Even diesel units weren’t exactly thrifty, but there’s always the option of the 3.5-litre V8 that was available early on.  You need to watch for head gasket problems and cam wear, though, and whichever engine you choose it’s worth checking for signs of oil and coolant leaks and evidence of neglect.  Excessive smoke from turbocharged engines should ring alarm bells. 
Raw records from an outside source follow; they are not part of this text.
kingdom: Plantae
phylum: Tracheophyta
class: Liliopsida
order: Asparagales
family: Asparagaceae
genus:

Ensure you know what engine has been fitted as swaps are common.  Many were simply run into the ground, although replacement engines aren’t hard to find and can be an economical option if the rest is sound.  When it comes to mechanical parts, be wary of the cheap and inferior pattern stuff that exists – Land Rover OEM items are normally best according to specialists.

 

TRANSMISSION

Oil leaks from the gearbox and four-wheel drive hardware aren’t uncommon, and it’s important to ensure it’s all operating as it should.  Expect it to be noisy and clunky, but anything too obstructive or signs of badly worn synchromesh will need further investigation.  Amateur tinkering with the differential locks isn’t advisable so get the system checked by a specialist if you’re unsure.  Wear in driveshaft and prop shaft joints are common issues, although clutch replacement is fairly inexpensive.

 

STEERING & SUSPENSION

Steering and suspension can take a pounding so check carefully for wear and tear, and lack of maintenance.  Tired bushes and joints are the most common problems, and it’s worth checking for rot around the coil spring mountings.  The steering box and PAS hydraulics can leak but overhauling the running gear is straightforward.  Braking-wise, early models got disc and drums with discs all-round and ABS later.  Chunky alloy wheels are popular with the urban warriors and just need checking for damage and corrosion.

 

INTERIORS

Interiors are a basic affair with fairly dire build quality, but damaged trim and non-functioning electrics are easy to sort.  Leaks from the heater aren’t unusual, and while you might want to avoid anything too battered at least replacement parts are in plentiful supply.

 

OUR VERDICT

Frankly, this is going to be a car that you either love or hate.  The verdict, then, depends which side of the fence you’re on but there’s no doubting it has a very unique appeal. Make sure you can live with the driving experience, but we’ll probably never see the like again, and that makes it a pretty special thing.